Een eenvoudig voorbeeld. Stel: een bedrijf groeit niet, en je verlangt een rendement van 10%. Dan kun je 10 keer de winst betalen. Zie je bij een vergelijkbaar bedrijf méér risico en eis je daarom 12,5% rendement, dan kun je nog maar 8 keer de winst betalen. Zonder dat risicoperspectief lijkt het tweede bedrijf goedkoper, terwijl dat — risicogewogen — helemaal niet zo hoeft te zijn.
In dit artikel wil ik stilstaan bij juist die laatste component: risico. En dan specifiek bij de impact ervan op waardering, met Chinese aandelen als illustratief voorbeeld.

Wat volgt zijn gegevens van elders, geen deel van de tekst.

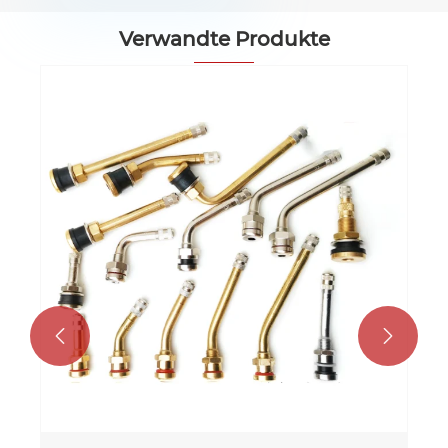
Verwandte Produkte
TR570 Tubeless-Reifenventil 
Busse
Mehr sehen >>

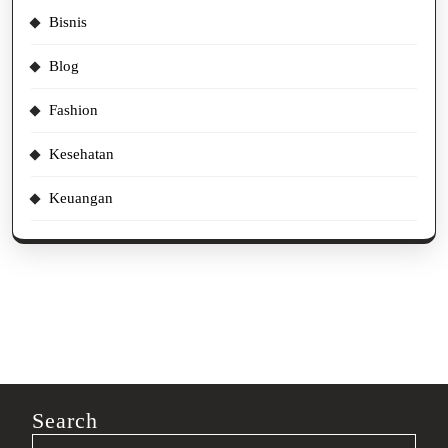
Bisnis
Blog
Fashion
Kesehatan
Keuangan
Search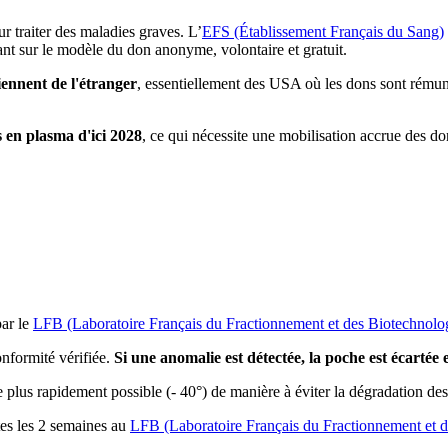
ur traiter des maladies graves. L’
EFS (Établissement Français du Sang)
ant sur le modèle du don anonyme, volontaire et gratuit.
ennent de l'étranger
, essentiellement des USA où les dons sont rémuné
 en plasma d'ici 2028
, ce qui nécessite une mobilisation accrue des d
ar le
LFB (Laboratoire Français du Fractionnement et des Biotechnolo
onformité vérifiée.
Si une anomalie est détectée, la poche est écartée 
e plus rapidement possible (- 40°) de manière à éviter la dégradation des
tes les 2 semaines au
LFB (Laboratoire Français du Fractionnement et d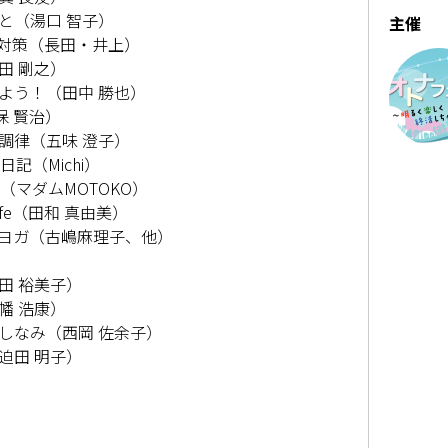
と（湯口 智子）
主催
前対策（長田・井上）
田 剛之）
よう！（田中 勝也）
保 賢治）
調律（五味 澄子）
記（Michi）
（マダムMOTOKO）
fe（田和 真由美）
るヨガ（古嶋麻理子、他）
田 裕美子）
幡 浩康）
しなみ（西岡 佐余子）
迫田 明子）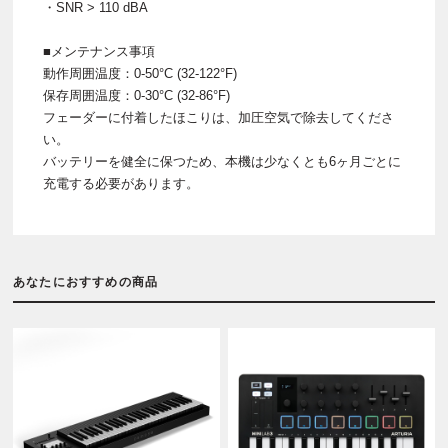
・SNR > 110 dBA
■メンテナンス事項
動作周囲温度：0-50°C (32-122°F)
保存周囲温度：0-30°C (32-86°F)
フェーダーに付着したほこりは、加圧空気で除去してくださ
い。
バッテリーを健全に保つため、本機は少なくとも6ヶ月ごとに
充電する必要があります。
あなたにおすすめの商品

De ogenschijnlijk goedkope waardering van Chinese aandelen
De algemene teneur over Chinese aandelen is dat ze spotgoedkoop zijn. Bedrijven als JD.com, Alibaba, Baidu, Netease noteren soms nog niet aan 10 keer de winst. Ze bieden groeipotentieel, aantrekkelijke ROIC’s, en tóch zijn ze goedkoop geprijsd. Althans, zo lijkt het.
Maar hoe goedkoop zijn ze werkelijk, als je het risico in ogenschouw neemt?

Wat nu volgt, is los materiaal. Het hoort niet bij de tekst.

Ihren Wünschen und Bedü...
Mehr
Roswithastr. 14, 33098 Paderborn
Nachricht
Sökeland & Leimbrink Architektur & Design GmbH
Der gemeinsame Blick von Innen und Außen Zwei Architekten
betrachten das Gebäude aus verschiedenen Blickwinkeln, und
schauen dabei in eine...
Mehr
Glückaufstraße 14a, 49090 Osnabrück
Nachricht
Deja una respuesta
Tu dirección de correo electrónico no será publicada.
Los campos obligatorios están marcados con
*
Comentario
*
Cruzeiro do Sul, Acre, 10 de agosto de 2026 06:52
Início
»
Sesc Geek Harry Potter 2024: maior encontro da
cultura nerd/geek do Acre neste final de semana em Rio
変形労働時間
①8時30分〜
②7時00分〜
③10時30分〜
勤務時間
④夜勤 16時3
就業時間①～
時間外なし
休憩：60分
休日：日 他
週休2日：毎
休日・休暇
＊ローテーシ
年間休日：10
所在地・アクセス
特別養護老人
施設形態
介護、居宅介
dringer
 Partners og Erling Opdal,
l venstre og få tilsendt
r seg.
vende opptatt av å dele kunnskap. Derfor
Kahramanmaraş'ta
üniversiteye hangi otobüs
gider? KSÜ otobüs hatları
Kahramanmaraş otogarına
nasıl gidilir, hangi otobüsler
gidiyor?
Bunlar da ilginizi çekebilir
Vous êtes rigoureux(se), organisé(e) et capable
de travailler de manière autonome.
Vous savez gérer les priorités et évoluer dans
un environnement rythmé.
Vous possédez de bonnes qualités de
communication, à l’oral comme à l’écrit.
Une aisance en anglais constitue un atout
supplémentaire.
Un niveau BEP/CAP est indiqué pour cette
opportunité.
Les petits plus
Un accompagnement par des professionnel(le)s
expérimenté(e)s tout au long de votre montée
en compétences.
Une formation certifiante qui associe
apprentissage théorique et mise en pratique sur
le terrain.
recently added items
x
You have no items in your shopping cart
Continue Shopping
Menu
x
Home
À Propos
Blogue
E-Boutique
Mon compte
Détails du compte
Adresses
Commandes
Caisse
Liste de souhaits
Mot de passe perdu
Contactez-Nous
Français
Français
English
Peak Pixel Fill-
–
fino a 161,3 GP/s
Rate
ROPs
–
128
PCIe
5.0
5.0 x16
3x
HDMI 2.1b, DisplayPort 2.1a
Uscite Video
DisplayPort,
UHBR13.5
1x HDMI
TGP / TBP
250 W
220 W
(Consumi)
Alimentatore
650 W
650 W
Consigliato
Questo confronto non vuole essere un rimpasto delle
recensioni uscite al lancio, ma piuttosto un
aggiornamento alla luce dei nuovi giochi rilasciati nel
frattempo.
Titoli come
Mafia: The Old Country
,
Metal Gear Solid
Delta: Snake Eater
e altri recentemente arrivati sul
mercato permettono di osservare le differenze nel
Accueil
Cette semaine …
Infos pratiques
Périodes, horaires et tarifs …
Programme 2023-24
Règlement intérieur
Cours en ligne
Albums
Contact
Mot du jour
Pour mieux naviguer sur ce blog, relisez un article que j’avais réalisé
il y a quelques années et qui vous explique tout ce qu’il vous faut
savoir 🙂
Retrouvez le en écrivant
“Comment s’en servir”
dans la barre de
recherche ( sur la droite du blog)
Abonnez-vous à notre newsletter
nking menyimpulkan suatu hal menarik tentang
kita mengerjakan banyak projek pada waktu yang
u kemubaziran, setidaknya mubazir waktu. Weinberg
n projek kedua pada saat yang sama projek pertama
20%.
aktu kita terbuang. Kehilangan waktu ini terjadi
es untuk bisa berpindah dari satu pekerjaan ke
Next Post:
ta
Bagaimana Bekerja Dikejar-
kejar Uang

Ten eerste zijn er de bekende risico’s: regelgevingsonzekerheid, politieke bemoeienis, gebrekkige governance en beperkte transparantie. Die zijn op zichzelf al reden tot een verhoogde rendementseis.
Maar er is nog een ander, fundamenteler risico: het ontbreken van juridisch eigenaarschap.
Je koopt geen eigendom
Als buitenlandse belegger in Chinese aandelen word je géén eigenaar van het bedrijf waarin je denkt te investeren. De Chinese wet verbiedt buitenlandse eigendom in veel sectoren. Om toch toegang te krijgen tot buitenlands kapitaal maken Chinese bedrijven gebruik van zogeheten VIE-structuren (Variable Interest Entities), vaak gevestigd op locaties als de Kaaimaneilanden. Formeel blijven deze entiteiten onder controle van Chinese staatsburgers en omzeilen zo de wettelijke beperkingen.

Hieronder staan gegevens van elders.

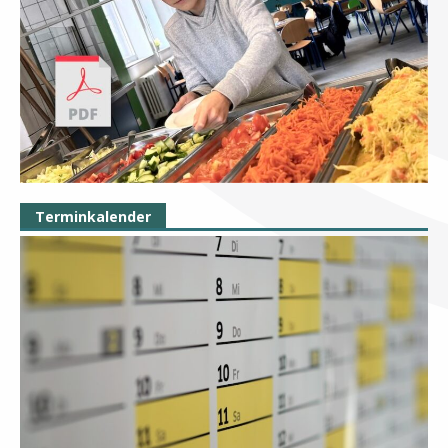
Terminkalender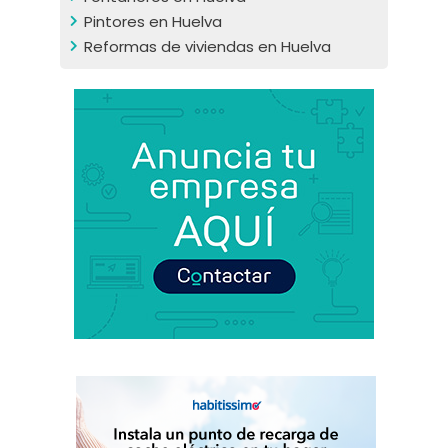
Pintores en Huelva
Reformas de viviendas en Huelva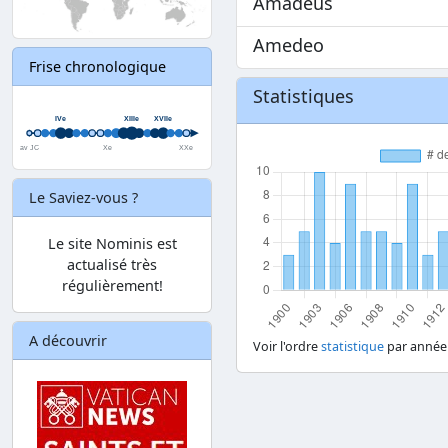
Amadeus
Amedeo
Frise chronologique
Statistiques
Le Saviez-vous ?
Le site Nominis est
actualisé très
régulièrement!
A découvrir
Voir l'ordre
statistique
par année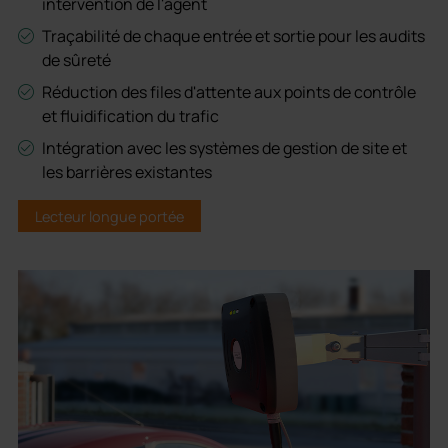
intervention de l'agent
Traçabilité de chaque entrée et sortie pour les audits
de sûreté
Réduction des files d'attente aux points de contrôle
et fluidification du trafic
Intégration avec les systèmes de gestion de site et
les barrières existantes
Lecteur longue portée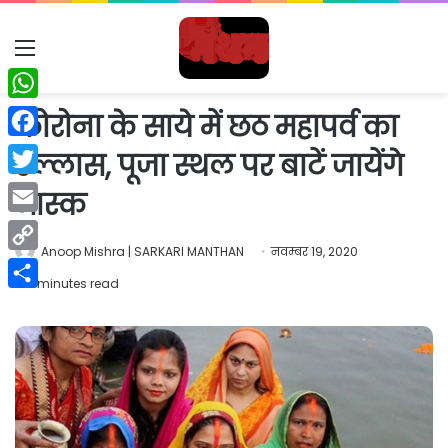
Menu
WhatsApp
कोरोना के साये में छठ महापर्व का
Facebook
उल्लास, पूजा स्थल पर बाटें जायेंगे
Twitter
मास्क
Email
Anoop Mishra | SARKARI MANTHAN
नवम्बर 19, 2020
Copy
3 minutes read
Link
Share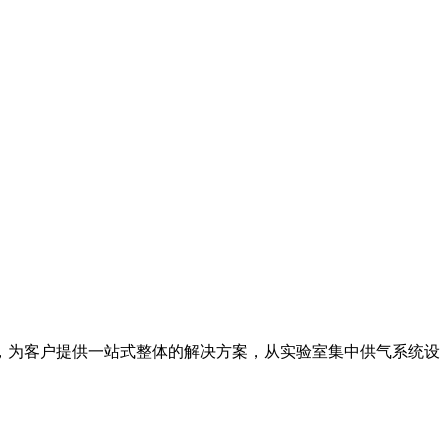
，为客户提供一站式整体的解决方案，从实验室集中供气系统设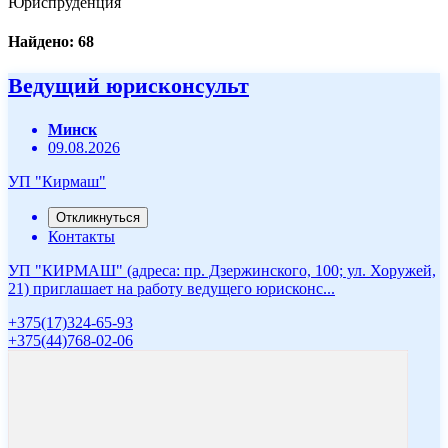
Юриспруденция
Найдено: 68
Ведущий юрисконсульт
Минск
09.08.2026
УП "Кирмаш"
Откликнуться
Контакты
УП "КИРМАШ" (адреса: пр. Дзержинского, 100; ул. Хоружей,
21) приглашает на работу ведущего юрисконс...
+375(17)324-65-93
+375(44)768-02-06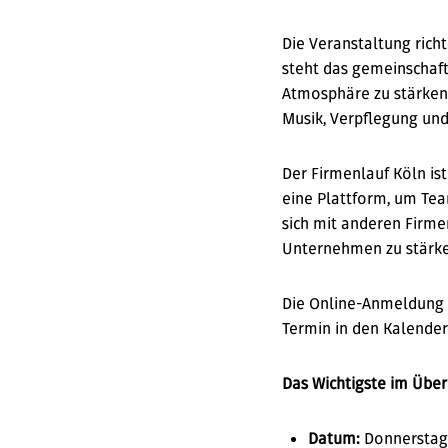
Die Veranstaltung rich
steht das gemeinschaft
Atmosphäre zu stärken
Musik, Verpflegung un
Der Firmenlauf Köln is
eine Plattform, um Team
sich mit anderen Firm
Unternehmen zu stärk
Die Online-Anmeldung 
Termin in den Kalender
Das Wichtigste im Überb
Datum:
Donnerstag,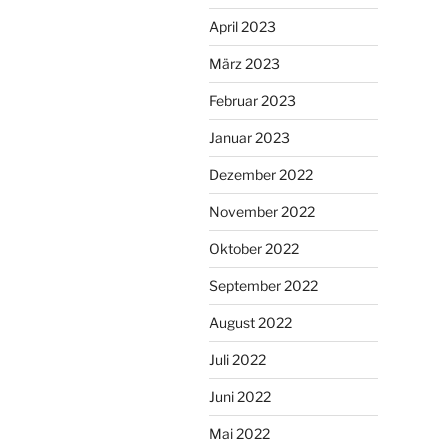
April 2023
März 2023
Februar 2023
Januar 2023
Dezember 2022
November 2022
Oktober 2022
September 2022
August 2022
Juli 2022
Juni 2022
Mai 2022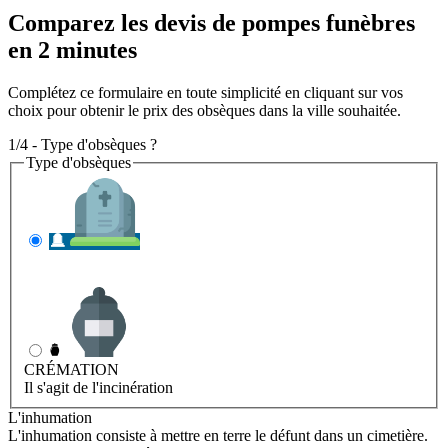
Comparez les devis de pompes funèbres
en 2 minutes
Complétez ce formulaire en toute simplicité en cliquant sur vos
choix pour obtenir le prix des obsèques dans la ville souhaitée.
1/4 - Type d'obsèques ?
Type d'obsèques
INHUMATION
Il s'agit de l'enterrement
CRÉMATION
Il s'agit de l'incinération
L'inhumation
L'inhumation consiste à mettre en terre le défunt dans un cimetière.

Als belegger krijg je via zo’n structuur wel contractueel recht op de winst, maar géén juridisch eigendom van het onderliggende bedrijf.
En dat roept een belangrijke vraag op: hoe verwerk je dat risico in je rendementseis?
Ik hoor weleens zeggen dat Alibaba veel goedkoper is dan Amazon. Hoewel de activiteiten deels vergelijkbaar zijn, is er een cruciaal verschil dat we niet mogen negeren: bij Amazon koop je mede-eigendom; bij Alibaba koop je slechts een winstbelofte via een juridische omweg. Daar hoort logischerwijs een hogere rendementseis bij. Doe je dat niet, dan vergelijk je appels met peren — en doe je jezelf, risicogewogen, tekort.
Kun je dit risico wel waarderen?
Hoeveel extra rendement zou je moeten eisen voor het eigendomsrisico? Kun je eigenlijk wel adequaat gecompenseerd worden voor iets dat raakt aan de kern van beleggen — namelijk: mede-eigenaarschap van een onderneming?
Want hoeveel extra rendement je ook verlangt, het risico dat je uiteindelijk niets bezit, verdwijnt daar niet mee. Als het goed gaat, word je beloond. Maar als het misgaat — bijvoorbeeld doordat de Chinese overheid de VIE-structuur ongeldig verklaart — kun je met lege handen achterblijven.
Om die reden besloot ik jaren geleden om geen Chinese aandelen te kopen. Misschien mis ik daardoor kansen, maar ik weet eenvoudigweg niet hoe ik de afwezigheid van eigenaarschap op een verantwoorde manier moet verdisconteren in mijn waardering.
Er is een gezegde uit de Formule 1: “To finish first, you must first finish.”
Dat geldt net zo goed voor beleggen. Als ik niet zeker weet of ik bezit wat ik koop — hoe weet ik dan of ik überhaupt de eindstreep kan halen?
Conclusie
Als jij wel bereid bent het risico te nemen, is het belangrijk om te erkennen dat je daarvoor passend vergoed moet worden. Hoeveel extra rendement je moet eisen om het, toch unieke, risico acceptabel te maken, weet ik niet. Maar wat wel zeker is: Chinese aandelen met lage multiples zijn niet automatisch spotgoedkoop. Pas als je het risico expliciet meeneemt in je analyse, kun je dat oordeel terecht vellen.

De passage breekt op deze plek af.